Guest Post by Lawren Desai
My son was still in diapers when I founded an art house cinema. I wrote my business plan during nap time and showed up to construction with a stroller. This was in 2010: the Great Recession was lingering, 35mm projection was still a distributed format, and smartphones were more novelty than norm.
I was entering the film exhibition world blindly. I just wanted to have a place to show the kind of films I liked in my hometown. I really didn’t have any entrepreneurial experience, just an MBA and the confidence that only delivering a baby can generate.
This was going to be the first indie art house cinema in our community. On the one hand, it meant there was absolutely no guidebook to follow. On the other, there were no men who had charted this course before me who I would be measured against.
Juggling a toddler and a full-time job, out of necessity, I had to create a work environment that was flexible and supportive to women from the get-go. From the very beginning, I decided women would be encouraged to work to their potential, gain new skills, and to be themselves. It was going to be a place where no one ever told a woman she couldn’t run projection or negotiate with a vendor, or that men were the only ones who could read a blueprint or understand a financial statement.
When we opened in January 2010, the first film we screened was “An Education,” soon followed by “Fish Tank” and then “Winter’s Bone” that summer. That same year Kathryn Bigelow took home an Oscar, the first for a female director. Just a little naive about things, I’ll admit, I assumed women must have made significant gains since I’d last been around the industry back at the turn of the century when I’d interned, PA’d, and script read my way around Southern California. And in my neck of the woods, most of the small businesses on my block were transitioning to predominantly women-owned and operated. It seemed like women were on the move.
Flash forward nine years and what we continue hear in the news is that not that much has changed for women, especially in Hollywood. You may have heard the stats: only 11 percent of the top 250 films in 2017 were directed by women, which is the same percentage as back in the year 2000.
In the art house theater world, we are making strides — or at least I feel like we know we need to, and are trying to do so. We don’t want to be represented by those statistics. Theaters like mine, spread all over the U.S., from big cities to small rural communities, are trying our best to offer audiences more diversity and gender representation in our programming. When women are given more opportunities behind the camera, we have more opportunities to screen their films. At my theater, a/perture cinema in Winston-Salem, North Carolina, 23 percent of the new releases we screened in 2017 were directed by a woman, and so far in 2018 we are closing in on 30 percent
I’m not just programming these films because I’m a woman and it’s something I believe is important, which it certainly is; I’m playing these films because they are great cinema and deserve to find an audience. Women filmmakers are crafting films that are just as creative, technically proficient, and visionary as men, but from an underrepresented view and vantage point. They reflect the world we live in and embody diversity and change, which makes these films essential.
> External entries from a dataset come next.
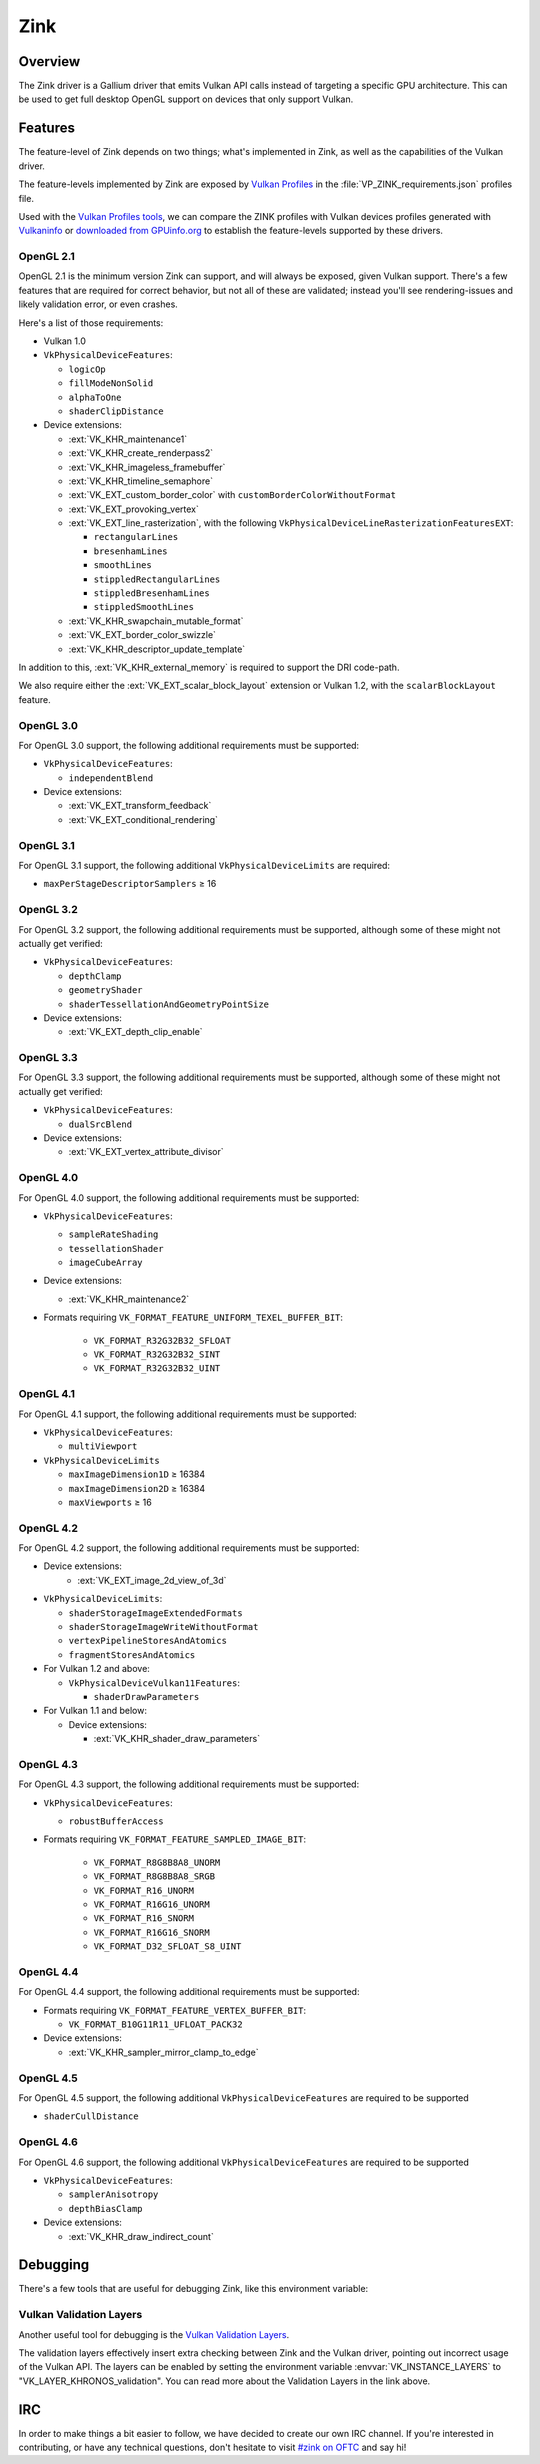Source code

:Zink
====

Overview
--------

The Zink driver is a Gallium driver that emits Vulkan API calls instead
of targeting a specific GPU architecture. This can be used to get full
desktop OpenGL support on devices that only support Vulkan.

Features
--------

The feature-level of Zink depends on two things; what's implemented in Zink,
as well as the capabilities of the Vulkan driver. 

The feature-levels implemented by Zink are exposed by `Vulkan Profiles
<https://dev.vulkan.org/tools#vulkan-profiles>`__ in the
:file:`VP_ZINK_requirements.json` profiles file.

Used with the `Vulkan Profiles tools <https://github.com/KhronosGroup/Vulkan-Profiles>`__,
we can compare the ZINK profiles with Vulkan devices profiles generated with 
`Vulkaninfo <https://vulkan.lunarg.com/doc/view/latest/windows/vulkaninfo.html>`__
or `downloaded from GPUinfo.org`_
to establish the feature-levels supported by these drivers.

OpenGL 2.1
^^^^^^^^^^

OpenGL 2.1 is the minimum version Zink can support, and will always be
exposed, given Vulkan support. There's a few features that are required
for correct behavior, but not all of these are validated; instead you'll
see rendering-issues and likely validation error, or even crashes.

Here's a list of those requirements:

* Vulkan 1.0
* ``VkPhysicalDeviceFeatures``:

  * ``logicOp``
  * ``fillModeNonSolid``
  * ``alphaToOne``
  * ``shaderClipDistance``

* Device extensions:

  * :ext:`VK_KHR_maintenance1`
  * :ext:`VK_KHR_create_renderpass2`
  * :ext:`VK_KHR_imageless_framebuffer`
  * :ext:`VK_KHR_timeline_semaphore`
  * :ext:`VK_EXT_custom_border_color` with ``customBorderColorWithoutFormat``
  * :ext:`VK_EXT_provoking_vertex`
  * :ext:`VK_EXT_line_rasterization`, with the following ``VkPhysicalDeviceLineRasterizationFeaturesEXT``:

    * ``rectangularLines``
    * ``bresenhamLines``
    * ``smoothLines``
    * ``stippledRectangularLines``
    * ``stippledBresenhamLines``
    * ``stippledSmoothLines``

  * :ext:`VK_KHR_swapchain_mutable_format`
  * :ext:`VK_EXT_border_color_swizzle`
  * :ext:`VK_KHR_descriptor_update_template`

In addition to this, :ext:`VK_KHR_external_memory` is required to support the
DRI code-path.

We also require either the :ext:`VK_EXT_scalar_block_layout` extension or
Vulkan 1.2, with the ``scalarBlockLayout`` feature.

OpenGL 3.0
^^^^^^^^^^


For OpenGL 3.0 support, the following additional requirements must be
supported:

* ``VkPhysicalDeviceFeatures``:

  * ``independentBlend``

* Device extensions:

  * :ext:`VK_EXT_transform_feedback`
  * :ext:`VK_EXT_conditional_rendering`

OpenGL 3.1
^^^^^^^^^^

For OpenGL 3.1 support, the following additional ``VkPhysicalDeviceLimits``
are required:

* ``maxPerStageDescriptorSamplers`` ≥ 16

OpenGL 3.2
^^^^^^^^^^

For OpenGL 3.2 support, the following additional requirements must be
supported, although some of these might not actually get verified:

* ``VkPhysicalDeviceFeatures``:

  * ``depthClamp``
  * ``geometryShader``
  * ``shaderTessellationAndGeometryPointSize``

* Device extensions:

  * :ext:`VK_EXT_depth_clip_enable`

OpenGL 3.3
^^^^^^^^^^

For OpenGL 3.3 support, the following additional requirements must be
supported, although some of these might not actually get verified:

* ``VkPhysicalDeviceFeatures``:

  * ``dualSrcBlend``

* Device extensions:

  * :ext:`VK_EXT_vertex_attribute_divisor`

OpenGL 4.0
^^^^^^^^^^

For OpenGL 4.0 support, the following additional requirements must be
supported:

* ``VkPhysicalDeviceFeatures``:

  * ``sampleRateShading``
  * ``tessellationShader``
  * ``imageCubeArray``

* Device extensions:

  * :ext:`VK_KHR_maintenance2`

* Formats requiring ``VK_FORMAT_FEATURE_UNIFORM_TEXEL_BUFFER_BIT``:

      * ``VK_FORMAT_R32G32B32_SFLOAT``
      * ``VK_FORMAT_R32G32B32_SINT``
      * ``VK_FORMAT_R32G32B32_UINT``

OpenGL 4.1
^^^^^^^^^^

For OpenGL 4.1 support, the following additional requirements must be
supported:

* ``VkPhysicalDeviceFeatures``:

  * ``multiViewport``

* ``VkPhysicalDeviceLimits``

  * ``maxImageDimension1D`` ≥ 16384
  * ``maxImageDimension2D`` ≥ 16384
  * ``maxViewports`` ≥ 16

OpenGL 4.2
^^^^^^^^^^

For OpenGL 4.2 support, the following additional requirements must be
supported:

* Device extensions:
    * :ext:`VK_EXT_image_2d_view_of_3d`

* ``VkPhysicalDeviceLimits``:

  * ``shaderStorageImageExtendedFormats``
  * ``shaderStorageImageWriteWithoutFormat``
  * ``vertexPipelineStoresAndAtomics``
  * ``fragmentStoresAndAtomics``

* For Vulkan 1.2 and above:

  * ``VkPhysicalDeviceVulkan11Features``:

    * ``shaderDrawParameters``

* For Vulkan 1.1 and below:

  * Device extensions:

    * :ext:`VK_KHR_shader_draw_parameters`

OpenGL 4.3
^^^^^^^^^^

For OpenGL 4.3 support, the following additional requirements must be
supported:

* ``VkPhysicalDeviceFeatures``:

  * ``robustBufferAccess``

* Formats requiring ``VK_FORMAT_FEATURE_SAMPLED_IMAGE_BIT``:

   * ``VK_FORMAT_R8G8B8A8_UNORM``
   * ``VK_FORMAT_R8G8B8A8_SRGB``
   * ``VK_FORMAT_R16_UNORM``
   * ``VK_FORMAT_R16G16_UNORM``
   * ``VK_FORMAT_R16_SNORM``
   * ``VK_FORMAT_R16G16_SNORM``
   * ``VK_FORMAT_D32_SFLOAT_S8_UINT``

OpenGL 4.4
^^^^^^^^^^

For OpenGL 4.4 support, the following additional requirements must be
supported:

* Formats requiring ``VK_FORMAT_FEATURE_VERTEX_BUFFER_BIT``:

  * ``VK_FORMAT_B10G11R11_UFLOAT_PACK32``

* Device extensions:

  * :ext:`VK_KHR_sampler_mirror_clamp_to_edge`

OpenGL 4.5
^^^^^^^^^^

For OpenGL 4.5 support, the following additional ``VkPhysicalDeviceFeatures``
are required to be supported

* ``shaderCullDistance``

OpenGL 4.6
^^^^^^^^^^

For OpenGL 4.6 support, the following additional ``VkPhysicalDeviceFeatures``
are required to be supported

* ``VkPhysicalDeviceFeatures``:

  * ``samplerAnisotropy``
  * ``depthBiasClamp``

* Device extensions:

  * :ext:`VK_KHR_draw_indirect_count`

Debugging
---------

There's a few tools that are useful for debugging Zink, like this environment
variable:

.. envvar:: ZINK_DEBUG

  Accepts the following comma-separated list of flags:

  ``nir``
    Print the NIR form of all shaders to stderr.
  ``spirv``
    Write the binary SPIR-V form of all compiled shaders to a file in the
    current directory, and print a message with the filename to stderr.
  ``tgsi``
    Print the TGSI form of TGSI shaders to stderr.
  ``validation``
    Dump Validation layer output.
  ``sync``
    Emit full synchronization barriers before every draw and dispatch.
  ``compact``
    Use a maximum of 4 descriptor sets
  ``noreorder``
    Do not reorder or optimize GL command streams
  ``gpl``
    Force using Graphics Pipeline Library for all shaders

Vulkan Validation Layers
^^^^^^^^^^^^^^^^^^^^^^^^

Another useful tool for debugging is the `Vulkan Validation Layers
<https://github.com/KhronosGroup/Vulkan-ValidationLayers/blob/master/README.md>`__.

The validation layers effectively insert extra checking between Zink and the
Vulkan driver, pointing out incorrect usage of the Vulkan API. The layers can
be enabled by setting the environment variable :envvar:`VK_INSTANCE_LAYERS` to
"VK_LAYER_KHRONOS_validation". You can read more about the Validation Layers
in the link above.

IRC
---

In order to make things a bit easier to follow, we have decided to create our
own IRC channel. If you're interested in contributing, or have any technical
questions, don't hesitate to visit `#zink on OFTC
<irc://irc.oftc.net/zink>`__ and say hi!


.. _downloaded from GPUinfo.org: https://www.saschawillems.de/blog/2022/03/12/vulkan-profiles-support-for-the-vulkan-hardware-capability-viewer-and-database/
Justice Ruth Bader Ginsburg said — in one of the highest grossing documentaries of 2018, which so happens to be directed by women, Betsy West and Julie Cohen’s “RBG” — “real change, enduring change happens one step at a time.” I think we can shorten those steps with our wallets. Women make up more than 50 percent of the population. We have economic power and yes, we know there is a wage gap, but we can still go to the movies with our 80.5 cents per dollar. We can choose to spend money on films made by women, whether that’s a studio film or an art house film. All men aren’t ready to put us on an equal playing field, but let’s not wait.
In 2016, myself and a small group of passionate art house cinema exhibitors founded Art House Theater Day. Now in our third year, this September 23, art houses around the country will be screening special films to celebrate our theaters and our unique contribution to our local communities and the film industry. One of the films we’re set to screen is Raja Amari’s “Foreign Body,” the story of a young woman who arrives in France illegally, seeking refuge from Tunisia’s Jasmine Revolution. Raja is a woman who has made an essential film — there are countless others, and they deserve to be seen. We should support women on-screen, behind the camera, and behind the projector every day.